Wednesday, September 21, 2011

I Spy...

Oh good. Apparently the unprecedented warmth provided by climate change during the long spring, followed by a delightfully wet summer, is reason enough for all the spiders in the country to move into my flat.

When my sister first announced the news, SPIDERS! COMING IN TO THE WARMTH OF A HOUSE NEAR YOU - NOW! I could literally feel my skin crawl. I wish she hadn't told me, then I might have been able to think about something else for the last week.

I guess I'm waiting for an army of the little bastards to turn up at my door and ruin my life. But it won't be like that, will it? They'll creep and crawl in dribs and drabs - a spider in my shoe, one behind my computer. One in my bed, scurrying over my face in the night. One in the bath. They will eventually overrule the previous tenants of this flat (us) and we will have to live in a boat bobbing about in the sea where spiders can't get to us. The SAS will have to check our boat for spiders before we leave, obvs.

People laugh at Britain. We've got shit weather and we're known for moaning. We have wonky teeth and we like tea. Oh, the silly little Brits with their funny little ways! Well, we had one thing going for us, thanks very much - our spiders were harmless. Now, our climate is warm enough for foreign spiders who accidentally entered the country without a visa, on a banana, to settle, breed, and no doubt mutate to twice their size on their way to my house.

Here is a picture of our first spider of the season. Tegenaria gigantea. I'd come home from somewhere spiderless and despite my sister's warning, I wasn't at that moment thinking about spiders. I actually walked past him on the stairs without even seeing him.




Gareth got home shortly after. His spider sense was more heightened than mine.
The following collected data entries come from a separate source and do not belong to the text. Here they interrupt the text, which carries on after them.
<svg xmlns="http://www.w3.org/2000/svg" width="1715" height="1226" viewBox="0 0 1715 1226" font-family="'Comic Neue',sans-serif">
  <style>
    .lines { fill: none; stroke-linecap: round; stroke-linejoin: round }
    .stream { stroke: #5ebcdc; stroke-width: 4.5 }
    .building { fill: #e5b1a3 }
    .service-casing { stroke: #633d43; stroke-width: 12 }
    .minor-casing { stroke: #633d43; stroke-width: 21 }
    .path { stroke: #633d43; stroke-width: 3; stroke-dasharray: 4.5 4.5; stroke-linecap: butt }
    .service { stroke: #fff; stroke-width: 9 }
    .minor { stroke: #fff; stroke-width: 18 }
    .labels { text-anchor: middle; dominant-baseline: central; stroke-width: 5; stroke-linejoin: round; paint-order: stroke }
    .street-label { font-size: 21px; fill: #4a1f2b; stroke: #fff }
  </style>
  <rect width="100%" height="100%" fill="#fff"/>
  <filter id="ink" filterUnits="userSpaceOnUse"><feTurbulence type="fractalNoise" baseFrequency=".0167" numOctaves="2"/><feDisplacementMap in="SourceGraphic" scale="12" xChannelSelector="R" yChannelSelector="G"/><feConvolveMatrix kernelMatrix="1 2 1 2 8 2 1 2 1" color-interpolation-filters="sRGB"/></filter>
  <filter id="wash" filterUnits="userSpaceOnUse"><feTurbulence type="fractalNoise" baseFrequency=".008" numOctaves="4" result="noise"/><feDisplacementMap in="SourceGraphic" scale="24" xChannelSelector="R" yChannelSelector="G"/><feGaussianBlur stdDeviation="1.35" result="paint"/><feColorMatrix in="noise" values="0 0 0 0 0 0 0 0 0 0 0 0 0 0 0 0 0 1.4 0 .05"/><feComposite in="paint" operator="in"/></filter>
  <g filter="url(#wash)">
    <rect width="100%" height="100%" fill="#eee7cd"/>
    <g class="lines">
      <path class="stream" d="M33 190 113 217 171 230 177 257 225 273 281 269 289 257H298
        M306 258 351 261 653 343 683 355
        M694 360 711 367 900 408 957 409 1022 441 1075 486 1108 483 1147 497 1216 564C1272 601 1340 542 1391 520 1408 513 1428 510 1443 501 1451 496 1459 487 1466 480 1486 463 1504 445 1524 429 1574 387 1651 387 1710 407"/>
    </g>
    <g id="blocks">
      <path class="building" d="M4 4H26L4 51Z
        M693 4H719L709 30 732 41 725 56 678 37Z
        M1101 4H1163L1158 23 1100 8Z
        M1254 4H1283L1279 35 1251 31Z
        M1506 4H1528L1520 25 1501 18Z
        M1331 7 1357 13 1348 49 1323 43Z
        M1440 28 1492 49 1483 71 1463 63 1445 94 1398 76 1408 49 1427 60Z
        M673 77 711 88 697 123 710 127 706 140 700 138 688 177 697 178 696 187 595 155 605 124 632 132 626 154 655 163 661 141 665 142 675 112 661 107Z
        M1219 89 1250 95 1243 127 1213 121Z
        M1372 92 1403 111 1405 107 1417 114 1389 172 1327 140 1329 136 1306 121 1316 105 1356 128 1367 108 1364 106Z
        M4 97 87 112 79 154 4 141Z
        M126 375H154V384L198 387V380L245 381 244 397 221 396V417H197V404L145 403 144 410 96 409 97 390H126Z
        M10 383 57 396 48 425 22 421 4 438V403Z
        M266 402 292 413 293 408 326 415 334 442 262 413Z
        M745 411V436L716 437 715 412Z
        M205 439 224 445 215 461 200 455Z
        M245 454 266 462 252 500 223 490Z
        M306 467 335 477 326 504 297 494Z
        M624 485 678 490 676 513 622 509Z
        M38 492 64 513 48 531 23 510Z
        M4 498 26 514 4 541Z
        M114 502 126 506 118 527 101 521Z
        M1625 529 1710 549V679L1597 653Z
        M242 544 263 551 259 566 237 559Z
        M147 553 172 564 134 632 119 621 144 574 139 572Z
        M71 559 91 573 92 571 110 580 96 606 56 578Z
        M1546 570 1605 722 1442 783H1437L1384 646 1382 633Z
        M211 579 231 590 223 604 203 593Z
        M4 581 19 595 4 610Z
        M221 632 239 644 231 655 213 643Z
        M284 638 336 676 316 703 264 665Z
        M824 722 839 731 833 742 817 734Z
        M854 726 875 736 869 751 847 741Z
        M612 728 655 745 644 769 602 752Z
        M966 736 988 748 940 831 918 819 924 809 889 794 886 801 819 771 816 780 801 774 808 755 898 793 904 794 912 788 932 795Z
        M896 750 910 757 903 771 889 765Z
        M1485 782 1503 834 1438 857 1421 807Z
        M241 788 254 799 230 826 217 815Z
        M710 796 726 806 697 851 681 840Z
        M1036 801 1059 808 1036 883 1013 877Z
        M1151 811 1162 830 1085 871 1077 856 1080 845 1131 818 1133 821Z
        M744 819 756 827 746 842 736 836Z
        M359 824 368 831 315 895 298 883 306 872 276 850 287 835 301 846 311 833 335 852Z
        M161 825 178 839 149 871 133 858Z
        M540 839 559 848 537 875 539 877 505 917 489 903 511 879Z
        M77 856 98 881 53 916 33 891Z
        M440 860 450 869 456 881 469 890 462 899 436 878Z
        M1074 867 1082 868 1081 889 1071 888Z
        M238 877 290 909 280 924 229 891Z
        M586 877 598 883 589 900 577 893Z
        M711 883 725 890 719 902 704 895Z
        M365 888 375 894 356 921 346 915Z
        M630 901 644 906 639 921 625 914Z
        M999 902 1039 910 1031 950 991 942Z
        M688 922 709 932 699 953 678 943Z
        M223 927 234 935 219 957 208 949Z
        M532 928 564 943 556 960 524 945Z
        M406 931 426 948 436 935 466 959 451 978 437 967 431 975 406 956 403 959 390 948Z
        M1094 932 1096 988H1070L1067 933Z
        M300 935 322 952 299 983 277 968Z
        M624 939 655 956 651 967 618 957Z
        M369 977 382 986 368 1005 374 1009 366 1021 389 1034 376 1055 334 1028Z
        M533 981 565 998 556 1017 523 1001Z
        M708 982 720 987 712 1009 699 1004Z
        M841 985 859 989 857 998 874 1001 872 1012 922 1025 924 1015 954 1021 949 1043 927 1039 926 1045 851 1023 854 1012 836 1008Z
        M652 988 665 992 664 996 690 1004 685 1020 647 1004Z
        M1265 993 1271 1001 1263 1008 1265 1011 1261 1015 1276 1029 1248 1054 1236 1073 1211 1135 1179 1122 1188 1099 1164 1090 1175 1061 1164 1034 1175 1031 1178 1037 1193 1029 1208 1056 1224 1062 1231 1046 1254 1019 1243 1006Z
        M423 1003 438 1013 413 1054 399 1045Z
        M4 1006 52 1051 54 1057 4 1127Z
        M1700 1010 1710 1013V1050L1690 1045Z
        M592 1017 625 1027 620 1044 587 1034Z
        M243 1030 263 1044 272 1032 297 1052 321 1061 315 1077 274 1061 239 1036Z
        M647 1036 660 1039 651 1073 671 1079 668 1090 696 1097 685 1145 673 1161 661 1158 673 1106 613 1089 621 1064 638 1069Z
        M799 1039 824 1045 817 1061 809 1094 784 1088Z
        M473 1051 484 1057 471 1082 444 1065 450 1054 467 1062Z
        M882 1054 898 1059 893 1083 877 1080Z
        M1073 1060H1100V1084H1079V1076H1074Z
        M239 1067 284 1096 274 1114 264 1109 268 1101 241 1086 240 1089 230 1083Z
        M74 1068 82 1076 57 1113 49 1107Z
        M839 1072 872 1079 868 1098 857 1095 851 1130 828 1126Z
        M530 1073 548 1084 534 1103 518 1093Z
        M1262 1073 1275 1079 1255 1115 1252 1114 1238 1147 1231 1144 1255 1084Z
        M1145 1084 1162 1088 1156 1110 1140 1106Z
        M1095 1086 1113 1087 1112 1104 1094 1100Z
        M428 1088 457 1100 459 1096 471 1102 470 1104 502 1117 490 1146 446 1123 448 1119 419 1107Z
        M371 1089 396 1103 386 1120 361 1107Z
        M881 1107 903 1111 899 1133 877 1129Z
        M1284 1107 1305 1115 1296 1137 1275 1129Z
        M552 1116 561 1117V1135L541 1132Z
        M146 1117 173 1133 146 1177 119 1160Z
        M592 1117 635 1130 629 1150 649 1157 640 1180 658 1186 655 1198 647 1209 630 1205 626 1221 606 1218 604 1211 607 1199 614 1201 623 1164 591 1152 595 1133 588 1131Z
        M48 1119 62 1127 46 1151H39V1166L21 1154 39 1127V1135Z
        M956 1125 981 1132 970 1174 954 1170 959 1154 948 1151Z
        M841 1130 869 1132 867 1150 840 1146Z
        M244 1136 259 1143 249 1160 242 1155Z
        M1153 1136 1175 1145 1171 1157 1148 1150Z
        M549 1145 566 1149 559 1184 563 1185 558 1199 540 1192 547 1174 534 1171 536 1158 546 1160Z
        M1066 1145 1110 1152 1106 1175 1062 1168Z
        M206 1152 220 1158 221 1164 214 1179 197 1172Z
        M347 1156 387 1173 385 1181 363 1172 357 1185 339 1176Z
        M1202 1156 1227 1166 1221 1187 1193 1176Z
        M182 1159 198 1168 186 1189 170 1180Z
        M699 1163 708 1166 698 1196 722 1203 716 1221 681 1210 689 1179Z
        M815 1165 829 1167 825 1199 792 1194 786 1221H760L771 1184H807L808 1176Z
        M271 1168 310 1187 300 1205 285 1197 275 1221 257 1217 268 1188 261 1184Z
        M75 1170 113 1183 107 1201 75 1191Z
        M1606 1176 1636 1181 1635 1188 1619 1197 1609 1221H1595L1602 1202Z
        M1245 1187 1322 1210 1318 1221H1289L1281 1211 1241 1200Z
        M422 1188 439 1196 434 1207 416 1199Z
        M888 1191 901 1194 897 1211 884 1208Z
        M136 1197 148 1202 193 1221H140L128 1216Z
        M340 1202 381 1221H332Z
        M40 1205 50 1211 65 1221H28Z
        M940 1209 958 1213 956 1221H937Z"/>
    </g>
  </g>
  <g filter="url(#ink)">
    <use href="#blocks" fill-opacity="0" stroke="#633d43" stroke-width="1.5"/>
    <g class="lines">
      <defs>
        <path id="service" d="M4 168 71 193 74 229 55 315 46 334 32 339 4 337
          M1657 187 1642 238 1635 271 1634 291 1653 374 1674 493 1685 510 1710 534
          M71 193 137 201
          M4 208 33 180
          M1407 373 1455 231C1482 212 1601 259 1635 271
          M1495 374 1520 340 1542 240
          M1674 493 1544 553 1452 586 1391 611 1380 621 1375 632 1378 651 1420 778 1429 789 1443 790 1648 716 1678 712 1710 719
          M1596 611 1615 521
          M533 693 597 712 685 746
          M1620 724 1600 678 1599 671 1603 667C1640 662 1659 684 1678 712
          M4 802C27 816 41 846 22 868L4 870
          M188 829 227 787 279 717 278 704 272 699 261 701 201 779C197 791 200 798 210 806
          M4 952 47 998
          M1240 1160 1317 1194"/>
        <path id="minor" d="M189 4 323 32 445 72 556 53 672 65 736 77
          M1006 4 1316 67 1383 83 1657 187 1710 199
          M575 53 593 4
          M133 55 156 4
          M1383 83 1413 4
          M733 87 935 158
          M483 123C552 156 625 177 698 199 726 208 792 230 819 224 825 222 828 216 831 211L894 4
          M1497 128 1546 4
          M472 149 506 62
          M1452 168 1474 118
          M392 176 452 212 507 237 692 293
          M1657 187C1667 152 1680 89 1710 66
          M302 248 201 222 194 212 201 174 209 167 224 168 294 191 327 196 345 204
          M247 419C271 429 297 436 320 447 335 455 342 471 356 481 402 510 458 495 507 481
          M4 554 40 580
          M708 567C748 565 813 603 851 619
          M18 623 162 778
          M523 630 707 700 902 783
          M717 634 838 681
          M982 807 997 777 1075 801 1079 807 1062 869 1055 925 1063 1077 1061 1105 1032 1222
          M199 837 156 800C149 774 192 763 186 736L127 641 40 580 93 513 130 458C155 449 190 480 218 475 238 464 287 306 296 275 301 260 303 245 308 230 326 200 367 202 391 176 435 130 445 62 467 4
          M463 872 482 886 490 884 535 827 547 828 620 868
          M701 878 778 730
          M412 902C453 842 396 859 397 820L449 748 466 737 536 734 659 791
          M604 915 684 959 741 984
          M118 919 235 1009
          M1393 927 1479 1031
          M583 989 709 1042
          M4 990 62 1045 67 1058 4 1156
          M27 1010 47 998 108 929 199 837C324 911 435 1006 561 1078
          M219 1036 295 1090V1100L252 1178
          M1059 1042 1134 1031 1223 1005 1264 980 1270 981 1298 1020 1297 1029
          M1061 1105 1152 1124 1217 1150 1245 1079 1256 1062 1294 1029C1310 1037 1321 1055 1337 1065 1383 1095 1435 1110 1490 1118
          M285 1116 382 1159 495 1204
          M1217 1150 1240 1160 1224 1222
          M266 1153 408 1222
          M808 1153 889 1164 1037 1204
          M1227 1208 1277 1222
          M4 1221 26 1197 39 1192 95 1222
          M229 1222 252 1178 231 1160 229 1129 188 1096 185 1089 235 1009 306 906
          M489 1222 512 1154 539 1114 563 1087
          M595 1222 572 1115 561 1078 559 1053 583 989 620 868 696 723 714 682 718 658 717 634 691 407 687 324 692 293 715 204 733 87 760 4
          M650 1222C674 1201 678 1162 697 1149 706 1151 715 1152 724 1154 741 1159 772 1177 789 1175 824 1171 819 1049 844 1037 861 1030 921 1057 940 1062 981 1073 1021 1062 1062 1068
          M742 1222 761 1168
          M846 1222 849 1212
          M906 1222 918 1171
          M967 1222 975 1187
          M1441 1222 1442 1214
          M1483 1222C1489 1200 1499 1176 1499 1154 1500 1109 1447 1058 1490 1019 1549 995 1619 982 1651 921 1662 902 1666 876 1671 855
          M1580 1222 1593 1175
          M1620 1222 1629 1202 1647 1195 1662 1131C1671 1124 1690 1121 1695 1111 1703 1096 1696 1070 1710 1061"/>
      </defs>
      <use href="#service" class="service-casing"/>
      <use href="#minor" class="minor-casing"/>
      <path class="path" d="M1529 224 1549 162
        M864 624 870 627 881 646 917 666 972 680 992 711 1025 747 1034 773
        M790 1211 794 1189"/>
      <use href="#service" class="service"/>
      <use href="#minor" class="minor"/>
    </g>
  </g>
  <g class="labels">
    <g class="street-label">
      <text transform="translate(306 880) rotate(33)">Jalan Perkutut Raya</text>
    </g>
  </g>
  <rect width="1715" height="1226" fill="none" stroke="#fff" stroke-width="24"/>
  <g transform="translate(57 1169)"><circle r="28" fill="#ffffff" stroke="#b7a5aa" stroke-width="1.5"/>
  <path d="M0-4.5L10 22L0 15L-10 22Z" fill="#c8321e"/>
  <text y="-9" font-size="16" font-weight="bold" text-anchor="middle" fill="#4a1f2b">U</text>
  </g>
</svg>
'Jesus Christ!' he screamed. I knew what had happened instantly. Blasphemy is code for I'm staring a spider in the face. I came running. I hate spiders, but I do like to quickly assess how panicked I need to be.

It was huge. It was clinging to the carpet half way up the stairs.

Which begged the Big Question.

Was he on his way up, or down?

Down, I can handle. He'd had a poke about, found nothing of interest and was using the stairs to get out. He was so big he probably even wiped his feet on the welcome mat on his way out.

Or, he was on his way in.

After Gareth and I squealed like girls for a few moments, he grabbed a nearby poster tube and demanded that we battle this out like ninjas. 'Put your hand up that end, I'll put mine this end, we'll put the spider in the middle and whoever he runs towards has to get rid of him,' Gareth suggested, ever the strategist.

Even the very thought of a spider in a tube running towards my hand gave me the heebie jeebs.

So I went for the feminism tactic.

'You have to get rid of him - you're the bloke!' I said, squirming. I love this line - so useful when I don't want to do something rubbish. (Emptying the bins, carrying the bins to the bigger bin, filling the car up with petrol in the rain, phoning the bank - all things I am quite capable of but can't be bothered to do.)

'I'm bloody not,' Gareth replied.

'Right, we need to sort this out. We're getting married. Are you honestly saying this is what it's going to be like for the rest of our lives? You are not going to get rid of the spiders, ever?' I asked. Sympathy card - project into the future and make him see this is his chance to change the very dynamics of our relationship.

'Yup,' he said.

We fought a bit more, then we turned back to Spider, to see to my great dismay that he had gone.

He's either outside now, which is fine, or he's under my bed. Watching me. And considering the recent headlines, I think we can guess which way he was heading.

I know, I've written a blog about a spider before. But I really don't like them. Perhaps writing about spiders can become my niche subject. Some writers choose sports, beauty products, fashion, celebs. Not me. I could just write blog after blog about my life getting ruined by tiny insects.

So the situation as I find it, is that there is at least one massive spider in my flat, and I'm marrying a man as wuss as me. Either I trade him in for a fearless-spider-combating-warrior, or we buy one of those spider vacuums. Seeing as I can't be bothered to fill the car up with petrol in the rain, I can't see myself attempting to acquire a warrior, just so he can deal with the occasional spider invasion. Spider hoover it is.